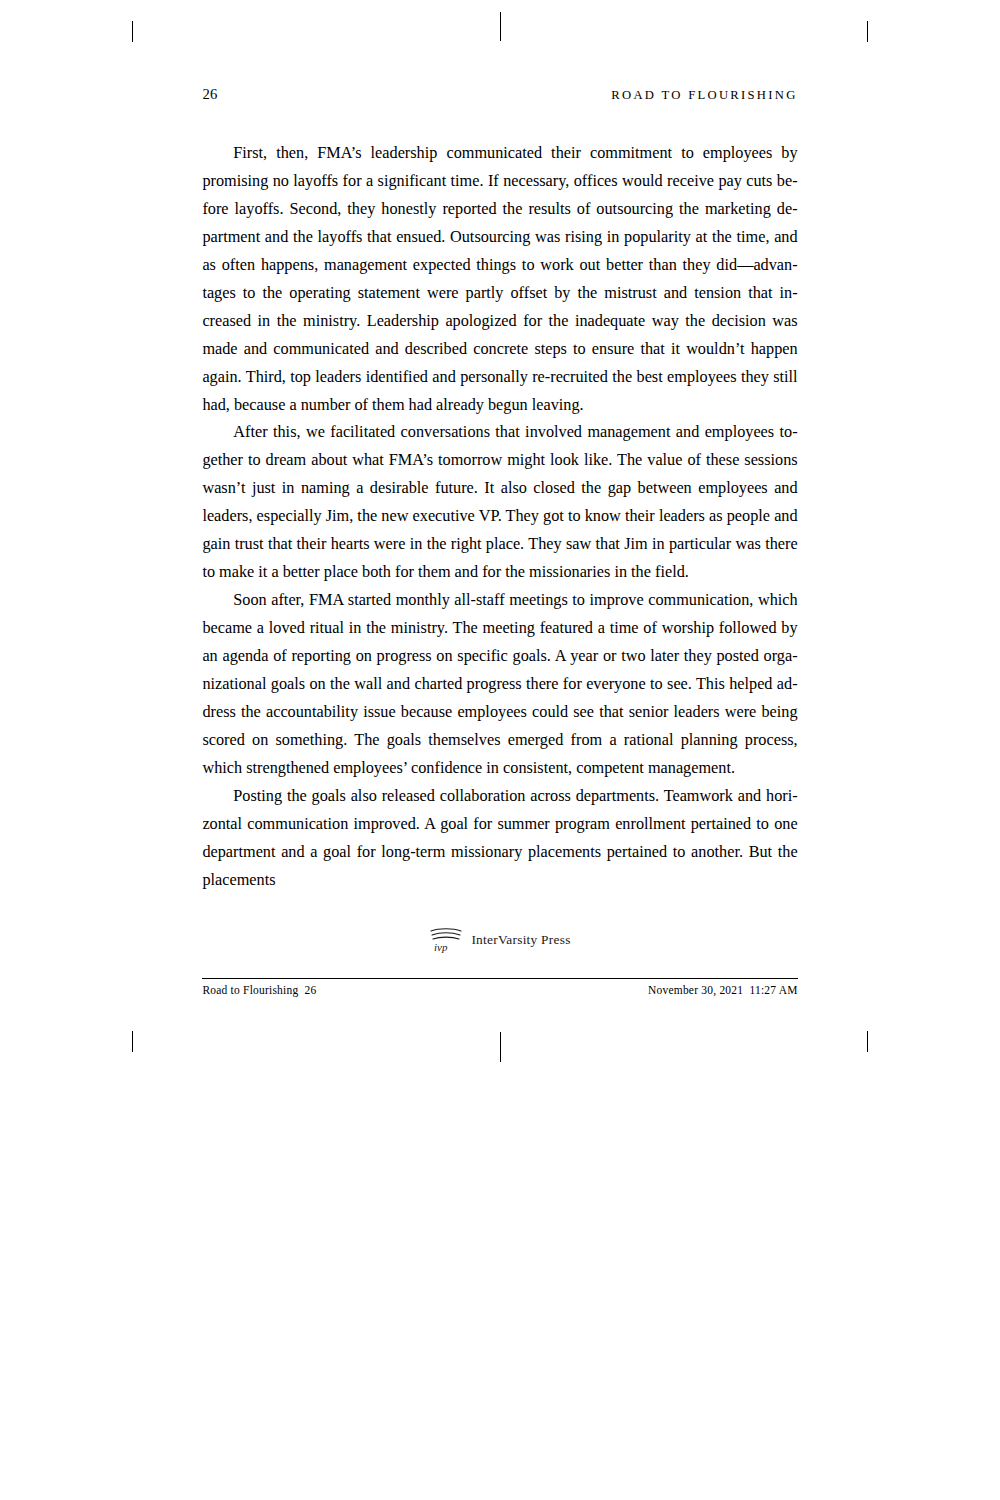26 Road to Flourishing
First, then, FMA’s leadership communicated their commitment to employees by promising no layoffs for a significant time. If necessary, offices would receive pay cuts before layoffs. Second, they honestly reported the results of outsourcing the marketing department and the layoffs that ensued. Outsourcing was rising in popularity at the time, and as often happens, management expected things to work out better than they did—advantages to the operating statement were partly offset by the mistrust and tension that increased in the ministry. Leadership apologized for the inadequate way the decision was made and communicated and described concrete steps to ensure that it wouldn’t happen again. Third, top leaders identified and personally re-recruited the best employees they still had, because a number of them had already begun leaving.
After this, we facilitated conversations that involved management and employees together to dream about what FMA’s tomorrow might look like. The value of these sessions wasn’t just in naming a desirable future. It also closed the gap between employees and leaders, especially Jim, the new executive VP. They got to know their leaders as people and gain trust that their hearts were in the right place. They saw that Jim in particular was there to make it a better place both for them and for the missionaries in the field.
Soon after, FMA started monthly all-staff meetings to improve communication, which became a loved ritual in the ministry. The meeting featured a time of worship followed by an agenda of reporting on progress on specific goals. A year or two later they posted organizational goals on the wall and charted progress there for everyone to see. This helped address the accountability issue because employees could see that senior leaders were being scored on something. The goals themselves emerged from a rational planning process, which strengthened employees’ confidence in consistent, competent management.
Posting the goals also released collaboration across departments. Teamwork and horizontal communication improved. A goal for summer program enrollment pertained to one department and a goal for long-term missionary placements pertained to another. But the placements
ivp InterVarsity Press
Road to Flourishing 26 November 30, 2021 11:27 AM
***
### Task requirements
Would you please repeat exactly the lines above, starting at the line with "First, then, FMA’s" and stopping at the line with "After this, we", both included?

### The answer
First, then, FMA’s leadership communicated their commitment to employees by promising no layoffs for a significant time. If necessary, offices would receive pay cuts before layoffs. Second, they honestly reported the results of outsourcing the marketing department and the layoffs that ensued. Outsourcing was rising in popularity at the time, and as often happens, management expected things to work out better than they did—advantages to the operating statement were partly offset by the mistrust and tension that increased in the ministry. Leadership apologized for the inadequate way the decision was made and communicated and described concrete steps to ensure that it wouldn’t happen again. Third, top leaders identified and personally re-recruited the best employees they still had, because a number of them had already begun leaving.
After this, we facilitated conversations that involved management and employees together to dream about what FMA’s tomorrow might look like. The value of these sessions wasn’t just in naming a desirable future. It also closed the gap between employees and leaders, especially Jim, the new executive VP. They got to know their leaders as people and gain trust that their hearts were in the right place. They saw that Jim in particular was there to make it a better place both for them and for the missionaries in the field.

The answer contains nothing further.